Make sure your rack is labelled well, too. Nail polish or tape works best, just make sure to mark your gear in a place where it won’t wear off. Remember your friend’s rack they lent you? Know what’s on it and how it’s marked too, so you don’t lose their cams.

And tape. Lots of tape. I could write pages on different ways to make tape gloves, but however you choose to do it, taping up will save your hands and prolong your trip. My tape of choice is Eurotape, but any type of cloth athletic tape will work well. Just make sure to pack out your tape trash at the end of the day.

During the fall, weekends can be absurdly busy, so be courteous to other climbers, don’t hog the classics all day, and share the stoke with everyone.

Matt Zia and Hanna Trim Indian Creek Trip Report

Johnny Cat (5.11+), Cat Wall, Indian Creek. (photo by Matt Zia)

 

Matt Zia and Hanna Trim Indian Creek Trip Report

 Matt on Scarface (5.11-).
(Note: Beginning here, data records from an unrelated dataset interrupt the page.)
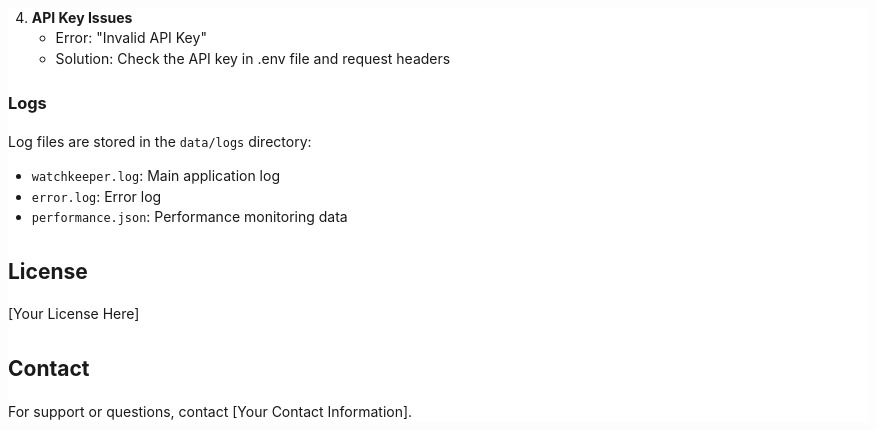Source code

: 4. **API Key Issues**
   - Error: "Invalid API Key"
   - Solution: Check the API key in .env file and request headers

### Logs

Log files are stored in the `data/logs` directory:
- `watchkeeper.log`: Main application log
- `error.log`: Error log
- `performance.json`: Performance monitoring data

## License

[Your License Here]

## Contact

For support or questions, contact [Your Contact Information].
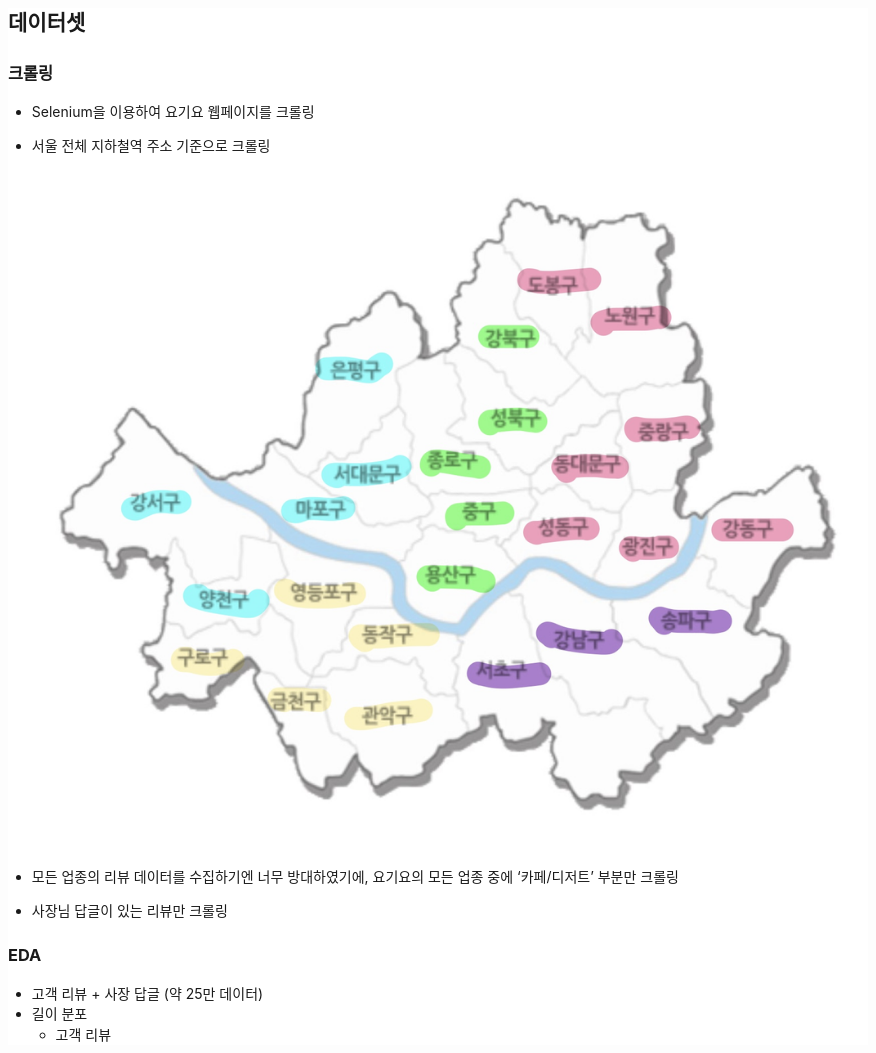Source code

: ## 데이터셋

### 크롤링

- Selenium을 이용하여 요기요 웹페이지를 크롤링
- 서울 전체 지하철역 주소 기준으로 크롤링
    
    ![4B69B5E0-97E6-4E76-978E-CE0ACF3B50DE.jpeg](./assets/4B69B5E0-97E6-4E76-978E-CE0ACF3B50DE.jpeg)
    
- 모든 업종의 리뷰 데이터를 수집하기엔 너무 방대하였기에, 요기요의 모든 업종 중에 ‘카페/디저트’ 부분만 크롤링
- 사장님 답글이 있는 리뷰만 크롤링

### EDA

- 고객 리뷰 + 사장 답글 (약 25만 데이터)
- 길이 분포
    - 고객 리뷰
A tricky start leads into nearly 80 feet of perfect hand crack.       (photo by Hannah Trim)

 

Rest Days

The climbing at the Creek is perhaps the most consistently physical climbing in the US with few rests, unrelenting jamming, and few routes less than 100 feet long. I’ve long been a fan of a schedule of approximately 3-4 days on and then 1-2 rest days. The most obvious rest day activity is to drive up to Moab to restock on groceries, water, check email, and try to find a shower, but that’s only one option. Others include but aren’t limited to:

Going to the crag with your friends and alternating between napping the sun or shade, heckling them into trying harder, and taking butt shot photos of them.

Wandering down one of the many side canyons on an adventure hike, Donnelly Canyon is an excellent option, but don’t get distracted by the endless unclimbed splitters, it’s a rest day remember!

Sitting around camp reading philosophy books and contemplating our place in the universe (guilty as charged… )

Liberally apply hand salve to all the gobies on your hands you’ve developed from jamming. My two favorites are Joshua Tree Healing Salve and Climb On! lotion bars. In reality, this should be an every night activity.

Matt Zia and Hanna Trim Indian Creek Trip Report

Coyne Crack Simulator (5.11-) at Pistol Whipped Wall, Indian Creek. (photo by Matt Zia)

 

Responsibility

The desert is one of the most fragile ecosystems on Earth, and Indian Creek is no exception. Before you go, remember these few things:

Tip-toe around the crypto! Cryptobiotic soil is the fragile crust that holds the surface of the desert together. A single step will destroy the crust though, exposing the sand below to erosion, and crypto takes hundreds of years to regrow. Stay on the trail and don’t crush the crypto.

Pack it in, pack it out. Goes for trash, tape gloves, and especially human waste. Time your bathroom visits to when you’re near a pit toilet, and bring a WAG bag for those times you absolutely can’t hold it.

Respect Dugout Ranch. A fair amount of the land in Indian Creek Canyon is owned by the Nature Conservancy and operated as a ranch by Heidi Redd. The ranch has the right to close off access, which has happened in the past due to rude encounters with climbers. When in doubt, be polite, control your dog, and leave the cattle gate as you found it.

DO  NOT CLIMB AFTER IT RAINS! Sandstone is not granite, and requires more time to fully dry out. When sandstone is wet, the chemical bonds holding the grains together are significantly weaker than when dry (multiple peer-reviewed scientific studies have proven this). Many classic climbs at the Creek have widened over the years and feature blown out pods where cams have pulled from wet stone. For both your safety and the preservation of the rock, wait. I outlined plenty of excellent rest day activities above. Partake in one of those.